##### Passage given
Petals diary

I love your new exercises. I love doing random acts of kindness! There is not enough kindness in the world. Good for you, Petal xo
 
Maybe there is a point to these tasks after all .
Sure sounds like it!
 
Your morning sounds like mine. My kid stayed up to 11:30 doing homework, so was a bear to get up this morning, and I finally gave up reminding her to eat and fed her breakfast with a spoon, which she actually likes, and the morning turned around and we happily chatted about silly stuff like the prospects of turning to a life of crime as an adult instead of taking a corporate job that squashes the joy out of life.

I love your exercises, too! How are you finding doing them?
 
I'll be honest Marsia I'm a bit slow in actually getting into them so I'll report back on that in a few days . I'm finding by night fall I'm incredibly exhausted and as I'm sleeping really well I'm not waking until later than usual. However after years of insomnia I'm taking that and thankful.

I had a horrid dream last night that I was going to a wedding and I was too fat and I had nothing to wear . The wedding was in an hour and I was internally anxious and fretting . Not pleasant .

Yesterday tasks ( I intended to get here and post but didn't ) was to be either more assertive or less depending on your personality. As I did that last Saturday it was done but I was more assertive in work and it made me a little more productive I think . Will try to continue that now . Not sure of today's tasks . They are getting g harder as they are focused on my personality now .
 
I'm finding by night fall I'm incredibly exhausted and as I'm sleeping really well I'm not waking until later than usual. However after years of insomnia I'm taking that and thankful.
Sounds like your body has some catching up to do. Being able to sleep when you´re tired is amazing! Apart from anxious dreams, that is. I used to have a lot of them in my previous job and they usually correlated with me feeling anxious in waking life.
 
Lama for 3 years I never had a proper night sleep . Some nights broken sleep some mins at all . There were days I would sit half dead at my desk and I was a mess . Thankfully all that has passed and recently I’m sleeping proper sleeps maybe since last November. I’m hoping all the rest will follow now .
 
Today’s task is to be other more group centres or individual centred . Not much time to write much here so Badically im a group centred person . I follow the group be it in work or home . I often keep quiet or agree with the crowd . I’m seeing a trend here as this sort of goes with me being not asssertive . So today I have to be individual centred . It works well today actually as I have an appt at lunch time . Normally I would kill myself after trying to fit in things for the family but I’m going to go and purchase my daughter a dinner in a restaurant that do take out and have a walk around the town first for me . I might even buy myself a new lipstick or something nice non food related.
 
Oh I meant to say too time to own up here I have lost no weight since I joined here last May . Talk about a rollercoaster so cate I am so ready to join you on that 3.5kg loss . I can do this
 
I love your plan for today! And to be honest: given what the past year has been like for you I'm impressed you didn't gain weight.
##########
##### Given data
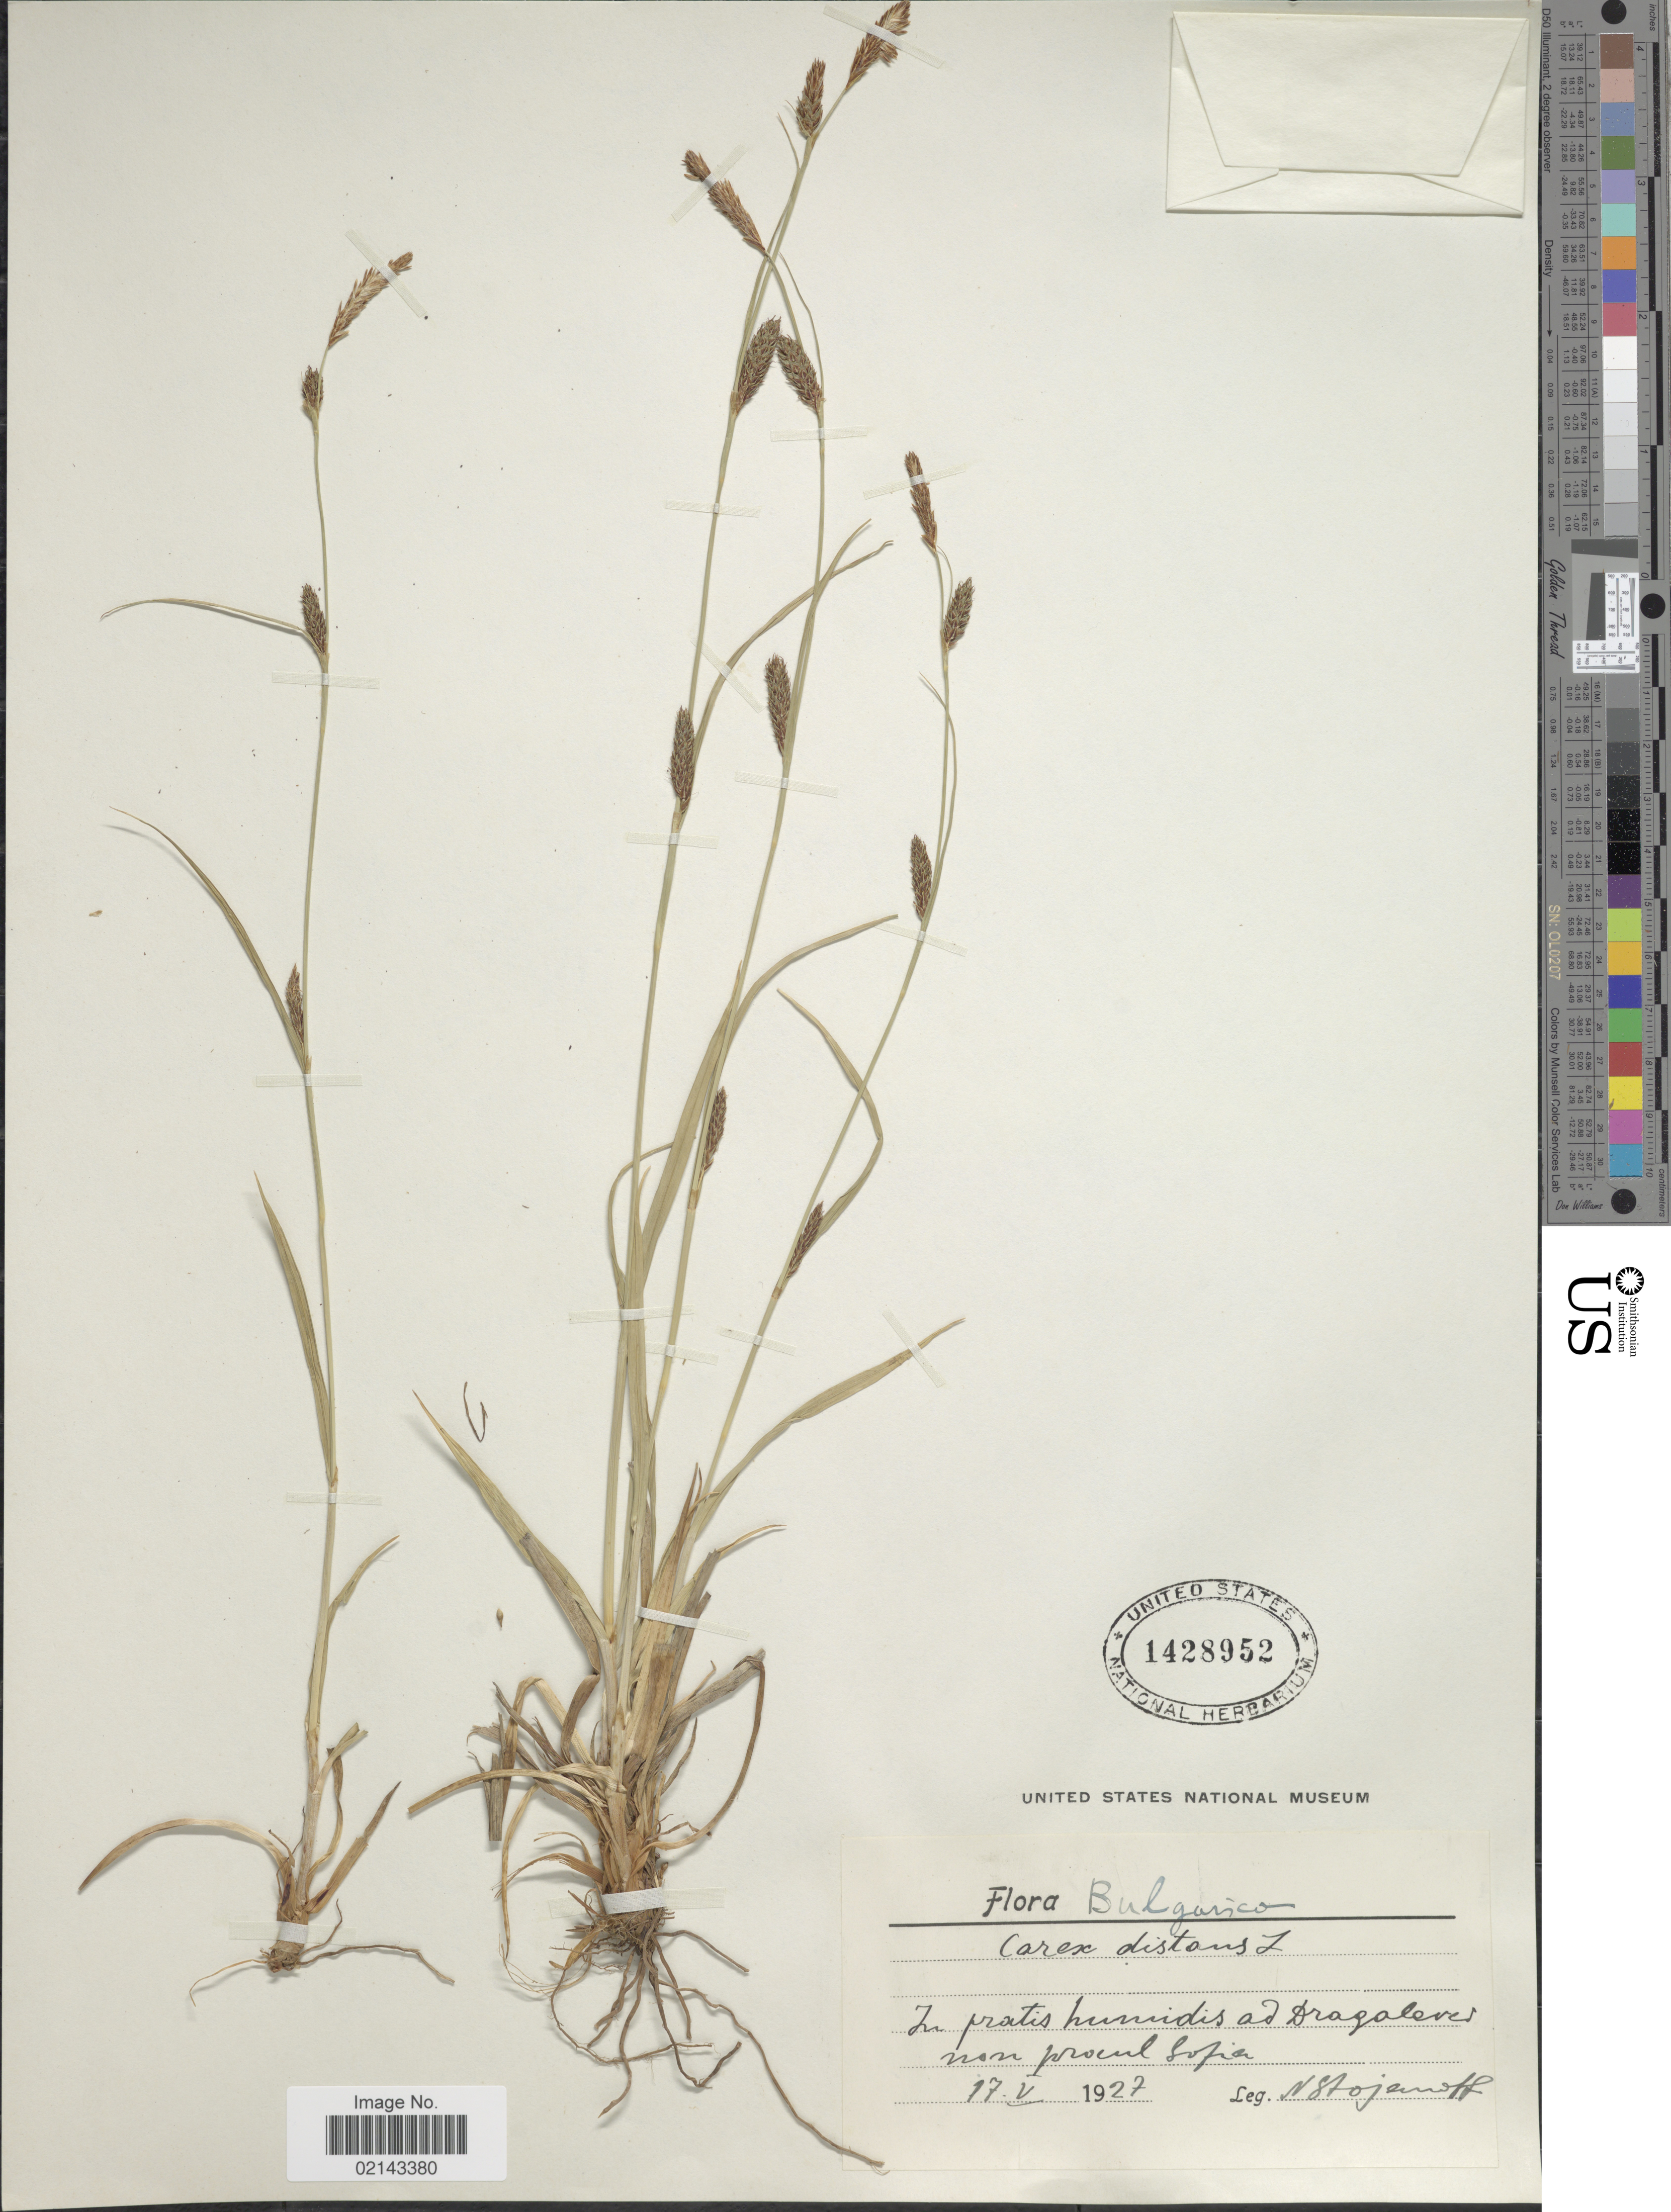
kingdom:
##########
Jobs =
1/ Based on the diary thread, decide whether each statement agrees with it: (a) the diary's writer has lost no weight since joining last May; (b) the writer usually acts on their own rather than following the group; (c) being more assertive at work made the writer less productive. For each one, answer yes or no and quote the words that settle it.
2/ Write the next post in the diary thread, continuing after its last reply.

Results for the exercise =
1/
(a) Yes: "I have lost no weight since I joined here last May"
(b) No: "I follow the group be it in work or home"
(c) No: "it made me a little more productive I think"

2/
 
I'm a shocking sleeper too, Petal. This time next year let's hope that we will both be healthier, lighter & sleeping well xo
 
Petal, I have to agree wholeheartedly with LaMa and Cate. You did amazing this past year, and even though the scales don't show it, I bet it shows up in other ways in your life how much you've accomplished as far as your commitment to exercise and your health and yourself and how gracefully you faced so many hard things in your life. You are doing amazing! Don't let any number on a scale throw you for a loop!!
 
Agreed Cate . I know for me I have put everything else first .

Today's challenge is to either increase my energy level or lower it depending again on what type I am. Personally I fall in the middle . This is not in terms of exercise but how I lead my life. I say I'm in the middle as there are times I do with lots of energy and there are times I do with little. So today I think I'll be mindful on my energy levels. But it's to make you think is some of your high energy driven from a state of hyper and is low energy from a can't be bothered.

I'm having problems at work now and finding it stressful. So today I would go in in s heightened state of anxiety and be very energy driven but not in s good way so I need to be mindful and relax breathe and remain calm . My boss forgets there is only one of me but I need to remember that there is only me and I'm not a machine.
 
Today went really well until tonight a friend asked did my husband go to doc today. . I told her he did and she has got the hump I think because I didn't tell her earlier . Also I didn't know till late this eve as he was away . Said we don't share so much as friends anymore . Never heard such complete b s in my life . How to deal with needy friends eh
 
Sorry you are feeling so stressed and hope you can talk to your boss and things get better. I don't have any needy friends, so can't offer advice. I've actually been feeling a little needy as a friend towards another friend, so really can't offer advice!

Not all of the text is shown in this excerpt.